I’m sure you’ve heard that little bit of advice that shows up as an e-mail signature these days, to treat people gently because you don’t know what burdens they carry. That’s better advice than we know.
We seldom look at the back-stories of the events that fill our headlines until we’re trying to put them in historical context. We’d be better citizens … and people … if we did. We’d connect dots back to cause, which is where we might offer some pre-emptive assistance in pressure-cooker situations that can only turn worse — if not explode — if we turn away.
Here are three articles that I consider essential to understanding our nation, our world and our selves today.
First, read the truth about the Iraq war we leave in our wake.
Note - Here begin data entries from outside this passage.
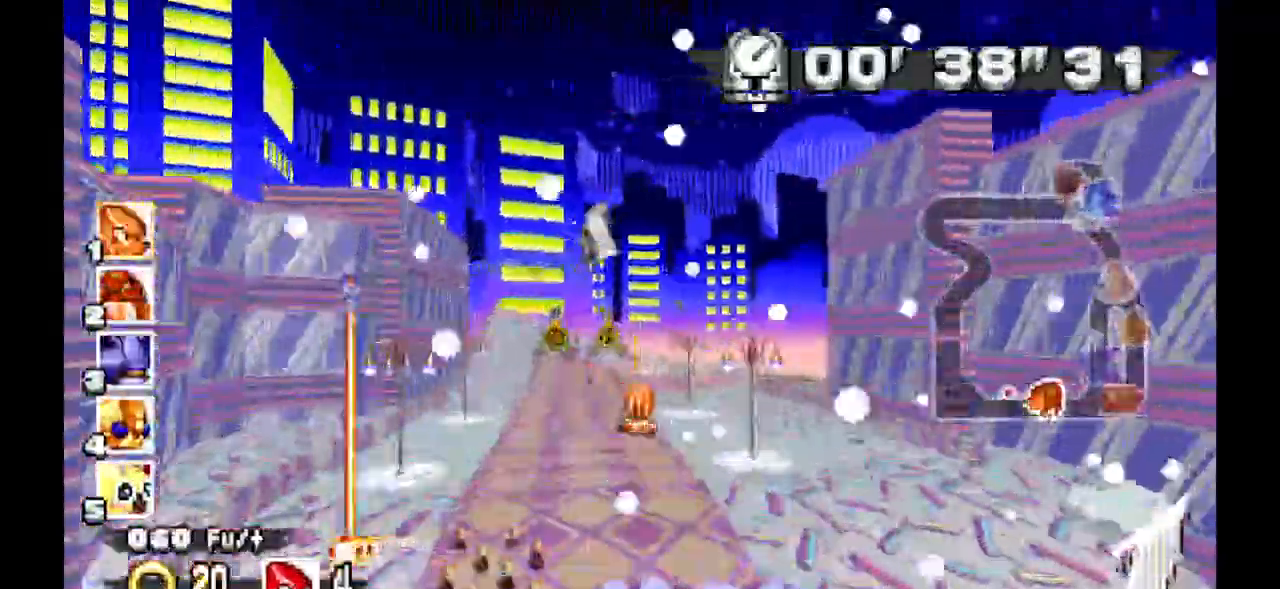
{"dt_ms": 500, "buttons": ["A"], "events": []}
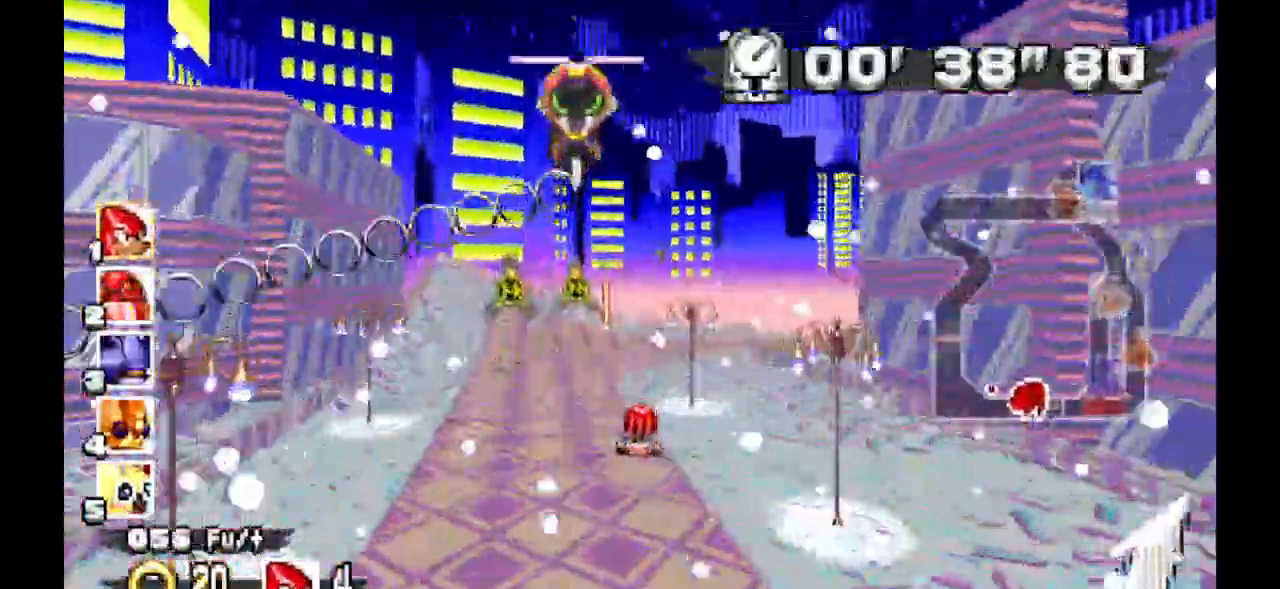
{"dt_ms": 500, "buttons": ["A"], "events": []}
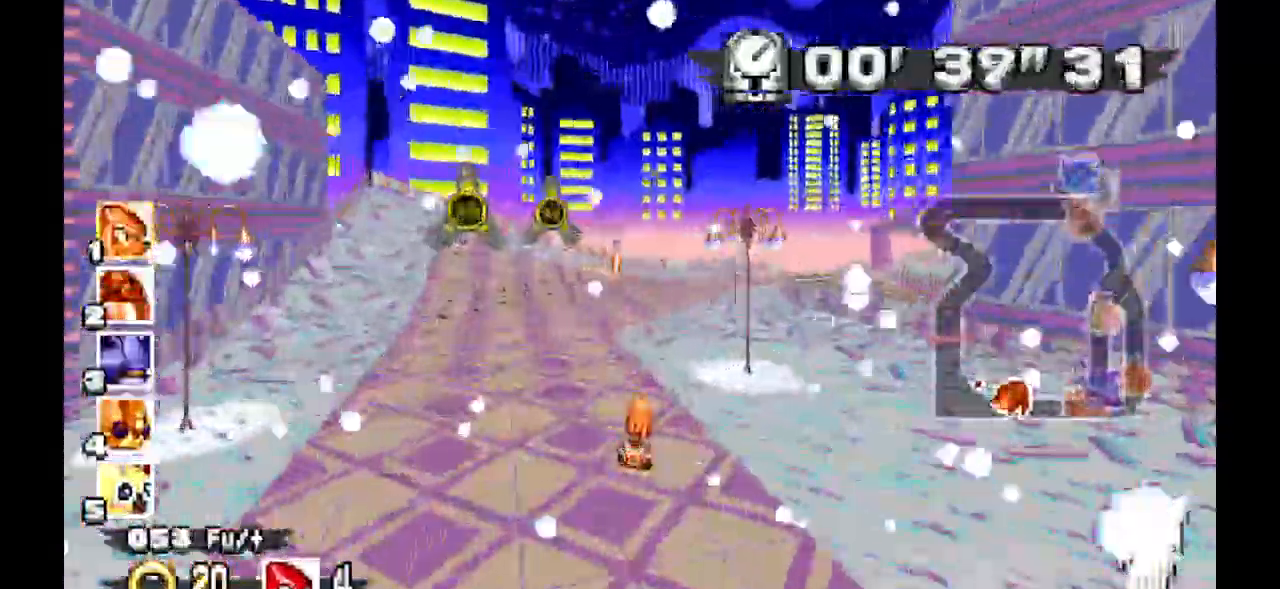
{"dt_ms": 500, "buttons": ["A"], "events": []}
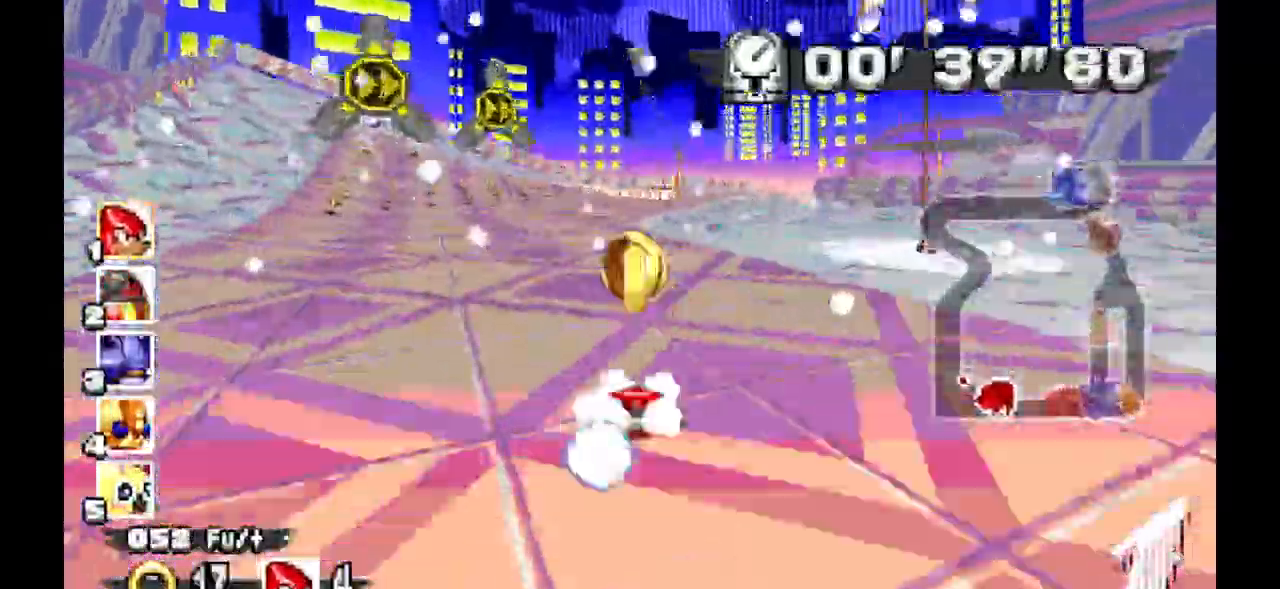
{"dt_ms": 500, "buttons": ["A"], "events": []}
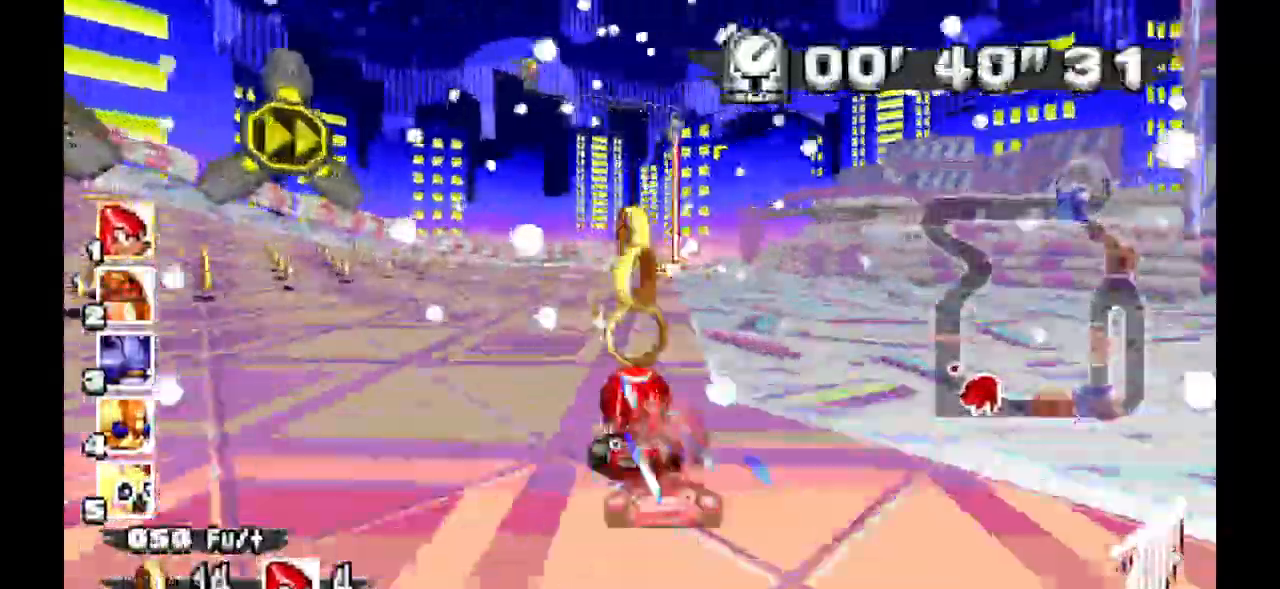
{"dt_ms": 500, "buttons": ["A"]}
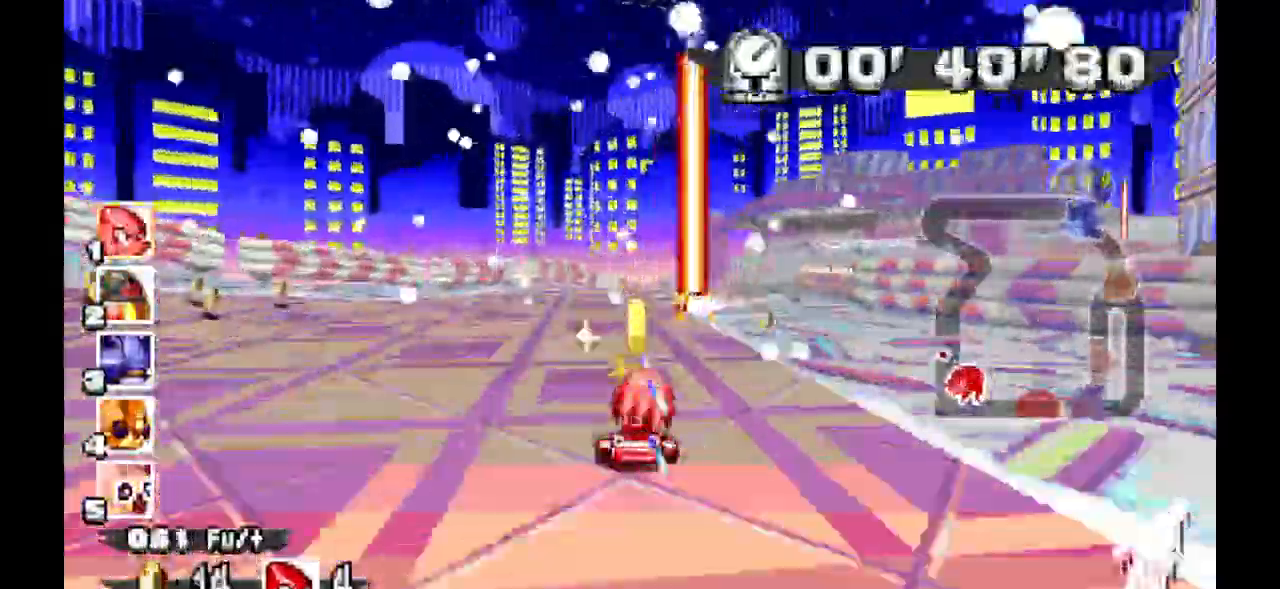
{"dt_ms": 500, "buttons": ["A"], "events": []}
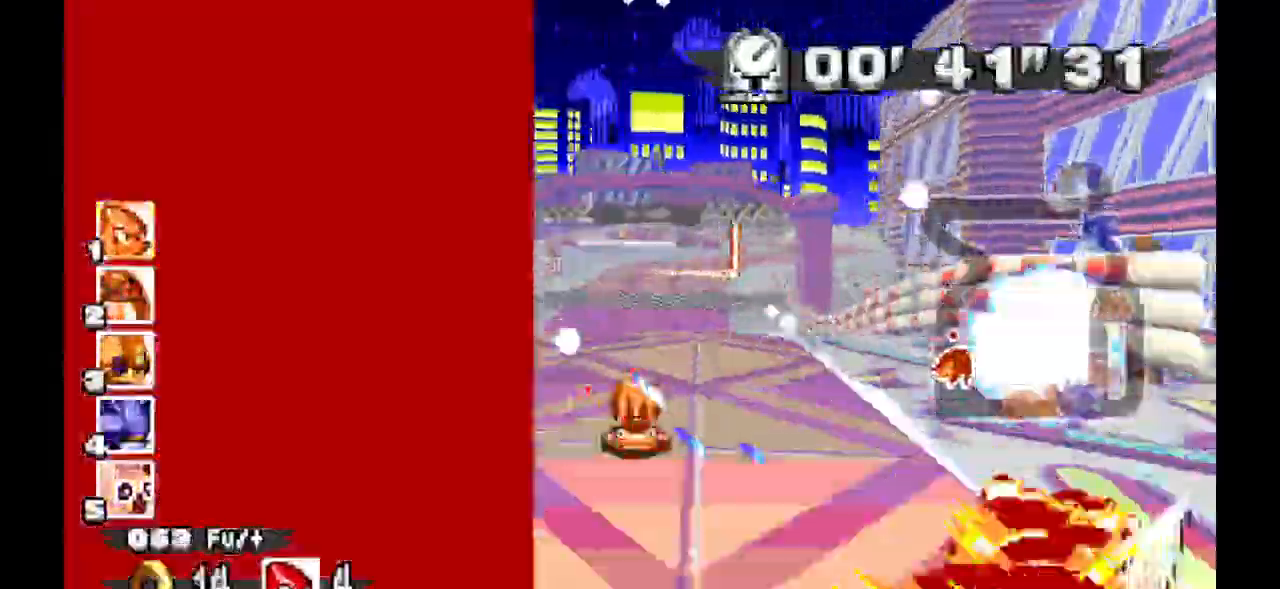
{"dt_ms": 500, "buttons": ["A"]}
It’s as bad as we thought, as combustible and as disheartening. We ignore news of the continuing coordinated bombings and murders in Iraq, the government so shaky as to be useless in combating the assaults. Iraq should have been this generations Vietnam — and a bitch slap to the administration that caused it — but without a draft, we had a choice to turn our backs on sacrifice … and we did. Nobody is giving odds on Iraq’s ability to self-govern and Iran is gaining ground. Read about the price paid by a whistleblower to bring that information into view.
Next, One L. Goh, the Korean man who went on a killing spree in California a few weeks ago, endured what can be thought of as a typical American story of loss and disenchantment, and failure of the system. In Goh, we can see the Achilles Heel of the Asian-ego … a sense of responsibility, pride and respect for the elders … played out against the increasingly cold, harsh American value of profit and loss. This is a pitiful tale and, I fear, a cautionary one.
Last, the price we pay for the class war — the one Romney sez Obama is making up to divide the nation — is breaking our hearts. And a bit of information in this story may not surprise you but it might make you weep: Staff Sgt. Roger Bales, the Army sniper accused last month of killing 17 Afghan civilians, may not have acted alone. Will we ever know the details?
Here’s the story of three men (and more) that came to a point of decision — they did what they felt they needed to do. Two snapped due to the enormous pressures upon them; one squealed, obeying the dictates of his conscience. All three felt they had no choice.
This is a scenario that is swirling around all of us 24/7 and it’s time to look around us to see who needs help, kindness, directions to a mental health center or a financial counselor. It’s time to address the kinds of pressures put on all of us by our country, our society and our growing inability to deal with all that seems broken.
It’s time to deal with injustice, fraud and greed. It’s killing us.
It’s time to find our heart.
Jude
I Had to Tell the Truth About Iraq–Even Though it Cost Me My Career
Given what we left behind in Iraq, it remains beyond anyone, even the nasty men who started the war in 2003, to claim victory or accomplishment or achievement there.
Peter Van Buren, TomDispatch via AlterNet
April 8, 2012
People ask the question in various ways, sometimes hesitantly, often via a long digression, but my answer is always the same: no regrets.
In some 24 years of government service, I experienced my share of dissonance when it came to what was said in public and what the government did behind the public’s back. In most cases, the gap was filled with scared little men and women, and what was left unsaid just hid the mistakes and flaws of those anonymous functionaries.
What I saw while serving the State Department at a forward operating base in Iraq was, however, different. There, the space between what we were doing (the eye-watering waste and mismanagement), and what we were saying (the endless claims of success and progress), was filled with numb soldiers and devastated Iraqis, not scaredy-cat bureaucrats.
That was too much for even a well-seasoned cubicle warrior like me to ignore and so I wrote a book about it, We Meant Well: How I Helped Lose the War for the Hearts and Minds of the Iraqi People. I was on the spot to see it all happen, leading two Provincial Reconstruction Teams (PRTs) in rural Iraq while taking part up close and personal in what the U.S. government was doing to, not for, Iraqis. Originally, I imagined that my book’s subtitle would be “Lessons for Afghanistan,” since I was hoping the same mistakes would not be endlessly repeated there. Sometimes being right doesn’t solve a damn thing.
By the time I arrived in Iraq in 2009, I hardly expected to be welcomed as a liberator or greeted — as the officials who launched the invasion of that country expected back in 2003 — with a parade and flowers. But I never imagined Iraq for quite the American disaster it was either. Nor did I expect to be welcomed back by my employer, the State Department, as a hero in return for my book of loony stories and poignant moments that summed up how the United States wasted more than $44 billion in the reconstruction/deconstruction of Iraq. But I never imagined that State would retaliate against me.
In return for my book, a truthful account of my year in Iraq, my security clearance was taken away, I was sent home to sit on my hands for months, then temporarily allowed to return only as a disenfranchised teleworker and, as I write this, am drifting through the final steps toward termination.